1. I am missing a lot of context so maybe I have misunderstood a lot/everything, but is not OpenAI hiring the former CISO of Palantir the best (AI) news this week, month and maybe quarter? Again, context and lack thereof but if you had asked me to come up with organisations for which infosec was treated as an existential priority, Palantir would be on that list. If you asked me to come up with a list of people who solely by virtue of their role I would expect to be extremely resistant to intimidation and bullying in relation to their professional responsibilities, I do not think I would have thought of "CISO of Palantir" but in retrospect that certainly seems to fit the bill?

Of course, if he leaves in the next year or two, that would be even worse news than this is good news.

2. Eigengender goes all out on self-confidence, Roon makes a valid point that implies the real point which Eigengender seemed invested in not getting: at this stage I would not be comfortable backing my "thirty seconds of mild scrutiny" against Elon's ability to make it happen, did you think you would actually see in your lifetime a rocket booster coming gently down to earth to be caught by a robot gantry???
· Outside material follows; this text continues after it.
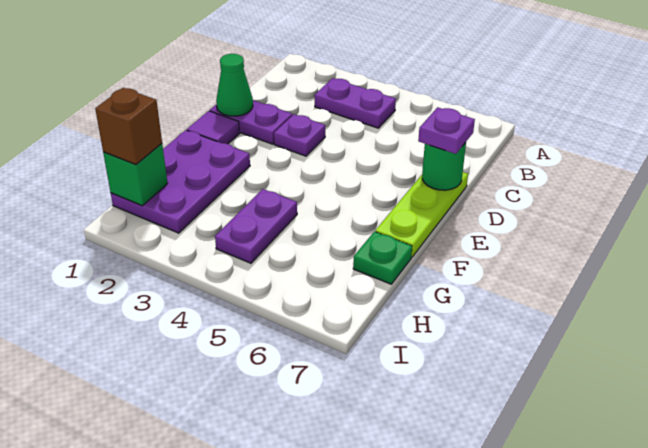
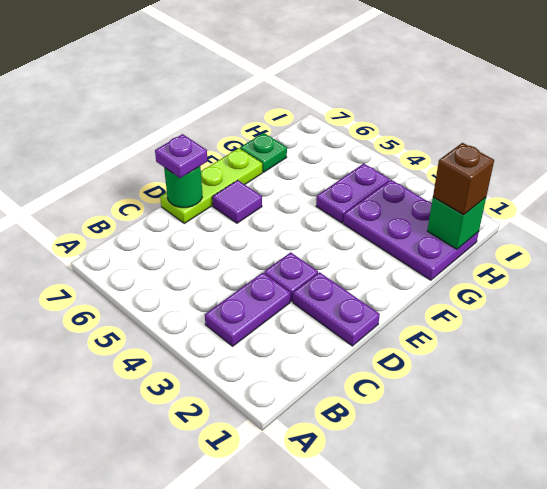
purple 1x2 plate [315,78,396,128] -> purple 1x2 plate turned to [205,273,290,346]
green 1x1 cone [216,54,253,116] -> none
purple 1x1 tile [187,111,240,144] -> purple 1x1 tile moved to [212,180,262,223]
purple 2x3 plate [111,130,250,233] -> purple 2x3 plate turned to [343,180,479,280]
3. It is ironic that one of Daron Acemoglu's canonic examples is highly suspect: whilst he identifies former colonies with "non-extractive institutions" quite interestingly and carefully, and finds strong results even stripping out the obvious outliers (the Commonwealth), it is hard not to think that the result is even more heavily confounded with genetics than diet studies.

That idiosyncratic aside apart, the more subtle point from his work is that he postulates that extractive institutions survive despite obvious outcompetition because they are explicitly motivated to remain extractive to preserve factional power, because "businessmen" are an obvious potential competing source of power (see eg Latin America, but also Europe, China, America under Lina Khan, .... ).

Not hard to see how this could play out in the context of AI !!